* COSA FARE
1. Cita dal testo sulle chiese di Tursi il passo compreso tra "Prima dell’incendio in" e "il 26 maggio.", estremi inclusi.
2. Scrivi il seguito del testo sulle chiese di Tursi, partendo dopo la sua ultima frase.

Prima dell’incendio in quello stesso punto si poteva ammirare uno splendido ed enorme dipinto raffigurante l’Annunciazione, mentre in posizione centrale rispetto ai due soffitti dei cappelloni erano visibili due dipinti raffiguranti l’Incoronazione della Vergine e la sua Assunzione in cielo. Oggi, ai lati dell’altare maggiore sono ancora presenti due grandi tele databili alla metà del Settecento, mentre altri elementi sacri sono stati messi in salvo dall’incendio, come un crocifisso ligneo (XVI sec.), sei confessionali (XIX sec), e un fonte battesimale (seconda metà del Cinquecento).

LA CHIESA DI SAN FILIPPO NERI

Lo stile barocco è evidente già nella facciata della chiesa (1661) dedicata al santo Patrono della città di Tursi, celebrato ogni anno il 26 maggio.

Sorge in piazza Plebiscito, proprio nel rione San Filippo. Con struttura a tre navate anche al suo interno sono evidenti tratti tipici dello stile barocco. La chiesa di San Filippo Neri custodisce pregevoli opere, come un quadro raffigurante il santo, attributo all’artista tursitano Francesco Oliva, e vari altari in marmo. Allo stesso San Filippo Neri è dedicato anche l’Oratorio annesso alla chiesa, si tratta di una imponente struttura, realizzata nella metà del Seicento che si sviluppa intorno a un ampio chiostro con cisterna.

* DATI ESTRATTI
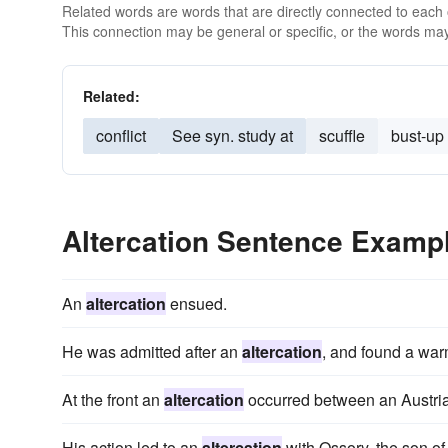
Related words are words that are directly connected to each
This connection may be general or specific, or the words may
Related:
conflict
See syn. study at
scuffle
bust-up
Altercation Sentence Examp
An
altercation
ensued.
He was admitted after an
altercation
, and found a war
At the front an
altercation
occurred between an Austria
His action led to an
altercation
with Ossory, the son o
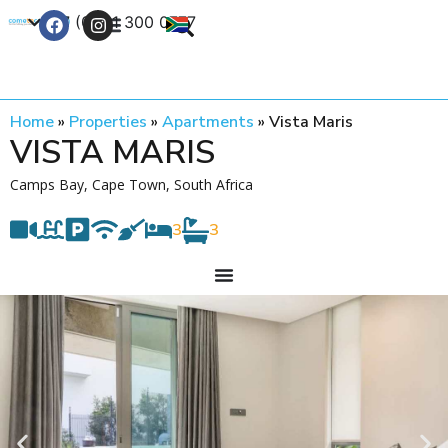
+27 (0) 21 300 0777
Contact Us
Home
»
Properties
»
Apartments
»
Vista Maris
VISTA MARIS
Camps Bay, Cape Town, South Africa
3
3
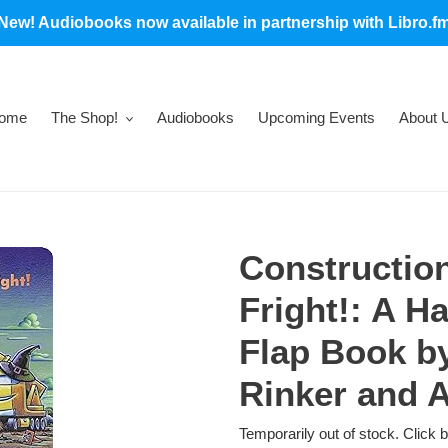
New! Audiobooks now available in partnership with Libro.f
ome
The Shop!
Audiobooks
Upcoming Events
About 
Construction
Fright!: A Ha
Flap Book b
Rinker and 
Temporarily out of stock. Click 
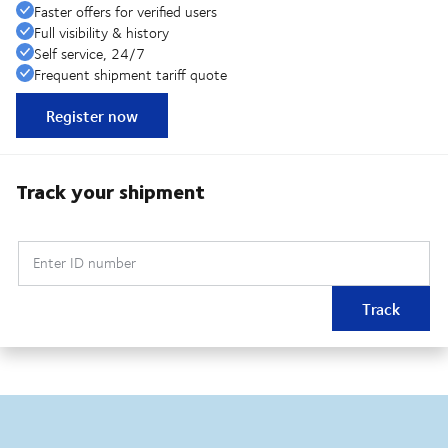
Faster offers for verified users
Full visibility & history
Self service, 24/7
Frequent shipment tariff quote
Register now
Track your shipment
Enter ID number
Track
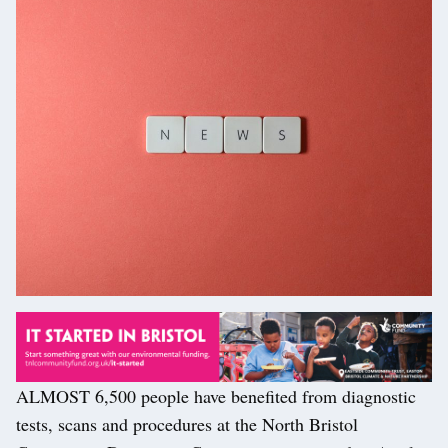
ALMOST 6,500 people have benefited from diagnostic
tests, scans and procedures at the North Bristol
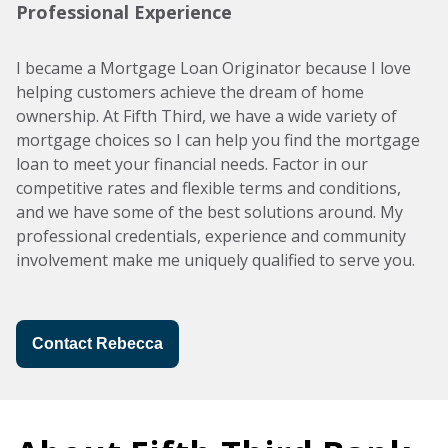
Professional Experience
I became a Mortgage Loan Originator because I love
helping customers achieve the dream of home
ownership. At Fifth Third, we have a wide variety of
mortgage choices so I can help you find the mortgage
loan to meet your financial needs. Factor in our
competitive rates and flexible terms and conditions,
and we have some of the best solutions around. My
professional credentials, experience and community
involvement make me uniquely qualified to serve you.
Contact Rebecca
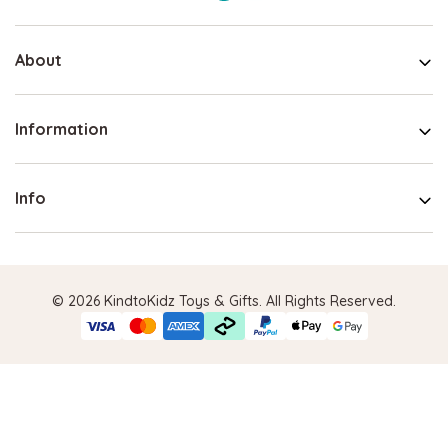
About
Information
Info
© 2026 KindtoKidz Toys & Gifts. All Rights Reserved.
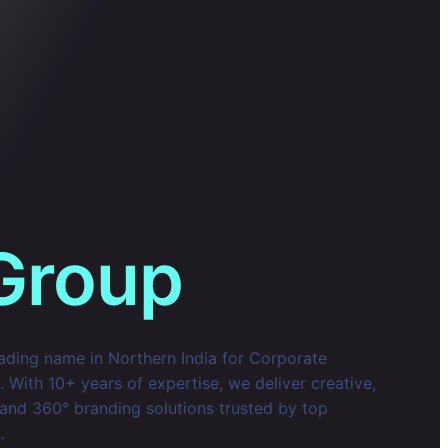
Group
eading name in Northern India for Corporate
With 10+ years of expertise, we deliver creative,
 and 360° branding solutions trusted by top
.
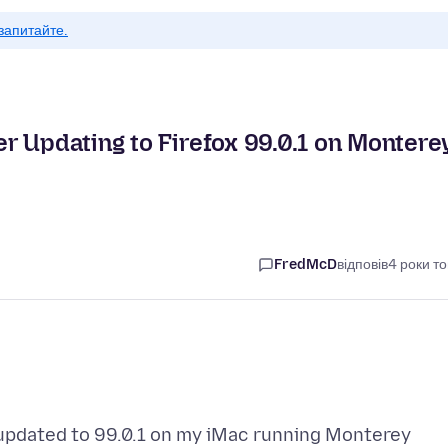
запитайте.
r Updating to Firefox 99.0.1 on Montere
FredMcD
відповів
4 роки т
 updated to 99.0.1 on my iMac running Monterey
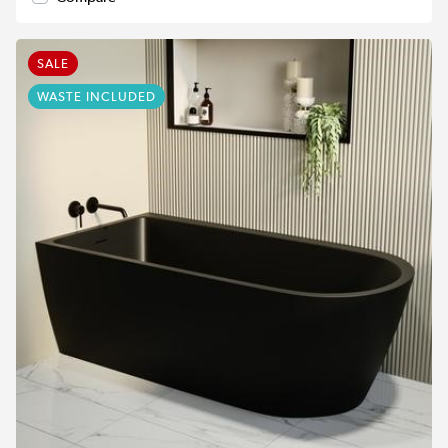
SALE
WASTE INCLUDED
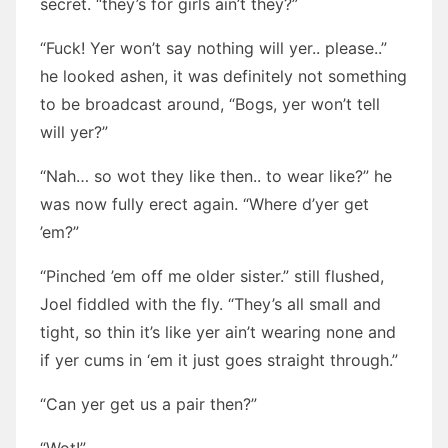
secret. “they’s for girls ain’t they?”
“Fuck! Yer won’t say nothing will yer.. please..”
he looked ashen, it was definitely not something
to be broadcast around, “Bogs, yer won’t tell
will yer?”
“Nah… so wot they like then.. to wear like?” he
was now fully erect again. “Where d’yer get
’em?”
“Pinched ’em off me older sister.” still flushed,
Joel fiddled with the fly. “They’s all small and
tight, so thin it’s like yer ain’t wearing none and
if yer cums in ‘em it just goes straight through.”
“Can yer get us a pair then?”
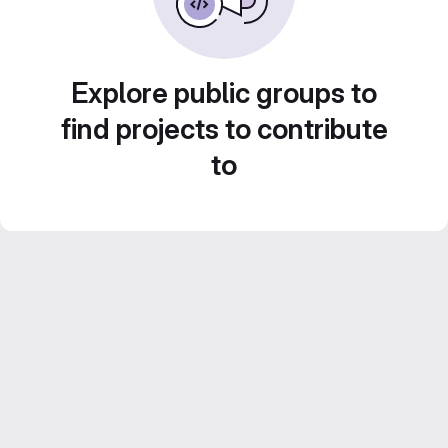
Explore public groups to
find projects to contribute
to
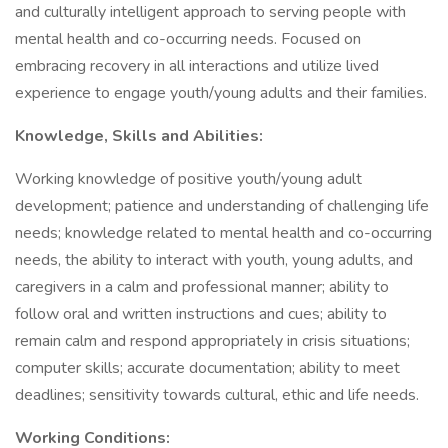
and culturally intelligent approach to serving people with
mental health and co-occurring needs. Focused on
embracing recovery in all interactions and utilize lived
experience to engage youth/young adults and their families.
Knowledge, Skills and Abilities:
Working knowledge of positive youth/young adult
development; patience and understanding of challenging life
needs; knowledge related to mental health and co-occurring
needs, the ability to interact with youth, young adults, and
caregivers in a calm and professional manner; ability to
follow oral and written instructions and cues; ability to
remain calm and respond appropriately in crisis situations;
computer skills; accurate documentation; ability to meet
deadlines; sensitivity towards cultural, ethic and life needs.
Working Conditions:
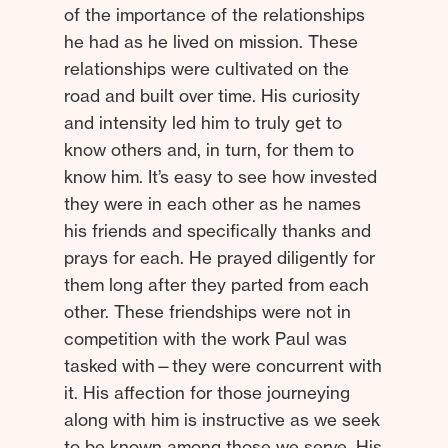
of the importance of the relationships
he had as he lived on mission. These
relationships were cultivated on the
road and built over time. His curiosity
and intensity led him to truly get to
know others and, in turn, for them to
know him. It’s easy to see how invested
they were in each other as he names
his friends and specifically thanks and
prays for each. He prayed diligently for
them long after they parted from each
other. These friendships were not in
competition with the work Paul was
tasked with—they were concurrent with
it. His affection for those journeying
along with him is instructive as we seek
to be known among those we serve. His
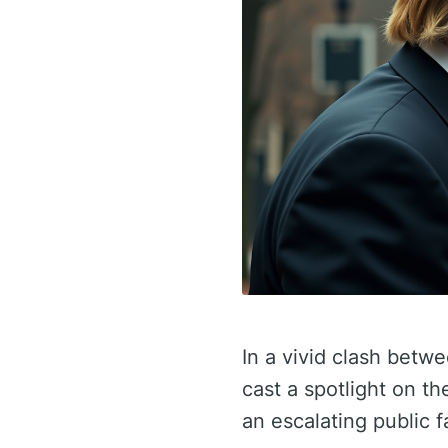
In a vivid clash betw
cast a spotlight on t
an escalating public f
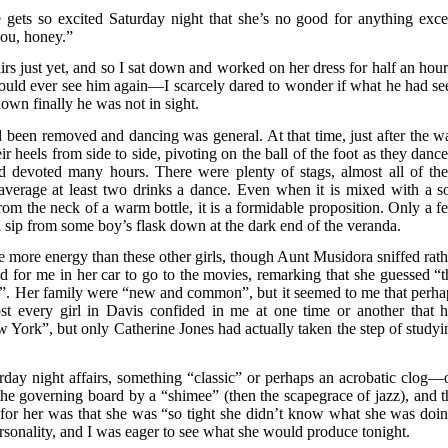
ts so excited Saturday night that she’s no good for anything exce
 you, honey.”
rs just yet, and so I sat down and worked on her dress for half an hour.
ould ever see him again—I scarcely dared to wonder if what he had se
own finally he was not in sight.
een removed and dancing was general. At that time, just after the wa
r heels from side to side, pivoting on the ball of the foot as they dance
d devoted many hours. There were plenty of stags, almost all of th
 average at least two drinks a dance. Even when it is mixed with a so
from the neck of a warm bottle, it is a formidable proposition. Only a f
l sip from some boy’s flask down at the dark end of the veranda.
 more energy than these other girls, though Aunt Musidora sniffed rath
for me in her car to go to the movies, remarking that she guessed “t
now”. Her family were “new and common”, but it seemed to me that perha
 every girl in Davis confided in me at one time or another that h
York”, but only Catherine Jones had actually taken the step of studyi
rday night affairs, something “classic” or perhaps an acrobatic clog—
e governing board by a “shimee” (then the scapegrace of jazz), and t
for her was that she was “so tight she didn’t know what she was doin
sonality, and I was eager to see what she would produce tonight.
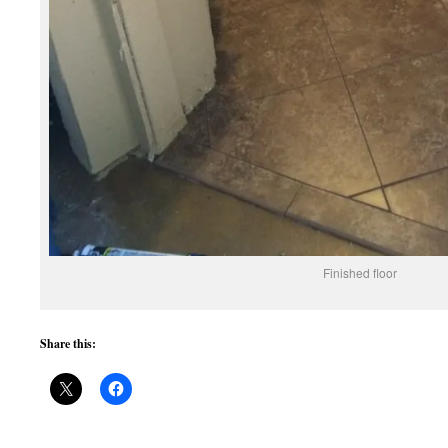
Finished floor
Share this:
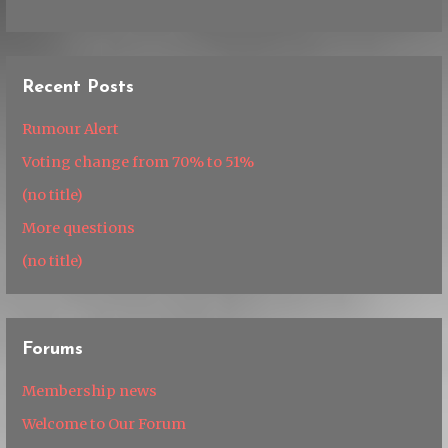
Recent Posts
Rumour Alert
Voting change from 70% to 51%
(no title)
More questions
(no title)
Forums
Membership news
Welcome to Our Forum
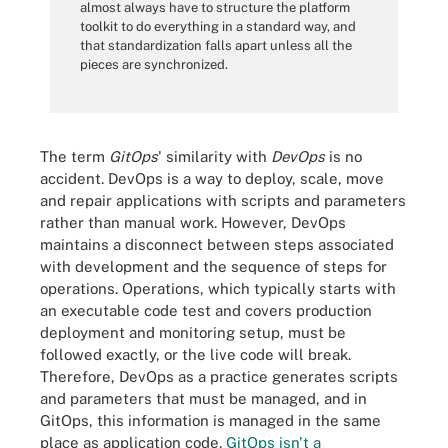
almost always have to structure the platform
toolkit to do everything in a standard way, and
that standardization falls apart unless all the
pieces are synchronized.
The term
GitOps
' similarity with
DevOps
is no
accident. DevOps is a way to deploy, scale, move
and repair applications with scripts and parameters
rather than manual work. However, DevOps
maintains a disconnect between steps associated
with development and the sequence of steps for
operations. Operations, which typically starts with
an executable code test and covers production
deployment and monitoring setup, must be
followed exactly, or the live code will break.
Therefore, DevOps as a practice generates scripts
and parameters that must be managed, and in
GitOps, this information is managed in the same
place as application code.
GitOps isn't a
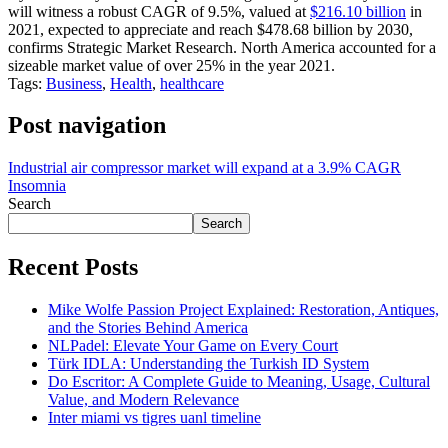
will witness a robust CAGR of 9.5%, valued at
$216.10 billion
in
2021, expected to appreciate and reach $478.68 billion by 2030,
confirms Strategic Market Research. North America accounted for a
sizeable market value of over 25% in the year 2021.
Tags:
Business
,
Health
,
healthcare
Post navigation
Industrial air compressor market will expand at a 3.9% CAGR
Insomnia
Search
Search
Recent Posts
Mike Wolfe Passion Project Explained: Restoration, Antiques,
and the Stories Behind America
NLPadel: Elevate Your Game on Every Court
Türk IDLA: Understanding the Turkish ID System
Do Escritor: A Complete Guide to Meaning, Usage, Cultural
Value, and Modern Relevance
Inter miami vs tigres uanl timeline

* RISPOSTE
1.
Prima dell’incendio in quello stesso punto si poteva ammirare uno splendido ed enorme dipinto raffigurante l’Annunciazione, mentre in posizione centrale rispetto ai due soffitti dei cappelloni erano visibili due dipinti raffiguranti l’Incoronazione della Vergine e la sua Assunzione in cielo. Oggi, ai lati dell’altare maggiore sono ancora presenti due grandi tele databili alla metà del Settecento, mentre altri elementi sacri sono stati messi in salvo dall’incendio, come un crocifisso ligneo (XVI sec.), sei confessionali (XIX sec), e un fonte battesimale (seconda metà del Cinquecento).

LA CHIESA DI SAN FILIPPO NERI

Lo stile barocco è evidente già nella facciata della chiesa (1661) dedicata al santo Patrono della città di Tursi, celebrato ogni anno il 26 maggio.

2.
SANTUARIO DI MARIA SANTISSIMA DI ANGLONA

Monumento nazionale dal 1931 questo splendido tesoro sacro sorge al di fuori del centro abitato di Tursi, esattamente a est di esso, e dista circa undici chilometri dal paese.

Molto affascinante è il portale di matrice romanica che introduce all’interno della chiesa (XI-XII), sormontato da un arco in tufo al di sopra del quale si possono ammirare bassorilievi raffiguranti l’Agnello e i quattro simboli degli Evangelisti, mentre ai lati si distinguono gli apostoli Pietro e Paolo. All’interno la chiesa è a croce latina divisa in tre navate da pilastri che sorreggono, a destra, archi a tutto sesto, a sinistra, a sesto acuto. Pregevoli sono i dipinti che decorano le pareti interne rimandando ad episodi del Vecchio e del Nuovo Testamento, mentre sui pilastri sono raffigurati alcuni santi. La navata centrale, invece, è abbellita dall’intero ciclo della Genesi, databili all’XI secolo, mentre sui pilastri sono riconoscibili alcune figure di santi che rimandano al XV secolo.

Il pellegrinaggio in onore di Santa Maria di Anglona è uno dei riti mariani più sentiti dal popolo lucano.

Nella splendida cornice della Riserva Naturale del Bosco Pantano di Policoro si possono praticare numerose attività all’aria aperta, particolarmente indicate per le scuole e le famiglie.

Passeggiate a cavallo anche sul mare, percorsi di apprendimento, educazione e formazione, cavalcata ad ostacoli, trekking e mountain bike, ma anche programmi didattici mirati alla formazione degli studenti delle scuole. Ecco alcune delle attività praticabili all’interno dell’Oasi WWF Policoro-Herakleia che fa parte della Riserva Naturale del Bosco Pantano di Policoro. Un centro ippico attrezzato, il Centro di Educazione Ambientale (CEA), e il Centro Recupero Animali Selvatici (C.R.A.S.) Provinciale di Policoro consentono al singolo o al gruppo, come ragazzi accompagnati da educatori o dalle loro famiglie, di prendere parte a laboratori didattici di elevato spessore naturalistico e ambientale a diretto contatto con le specie e le biodiversità che interessano l’area.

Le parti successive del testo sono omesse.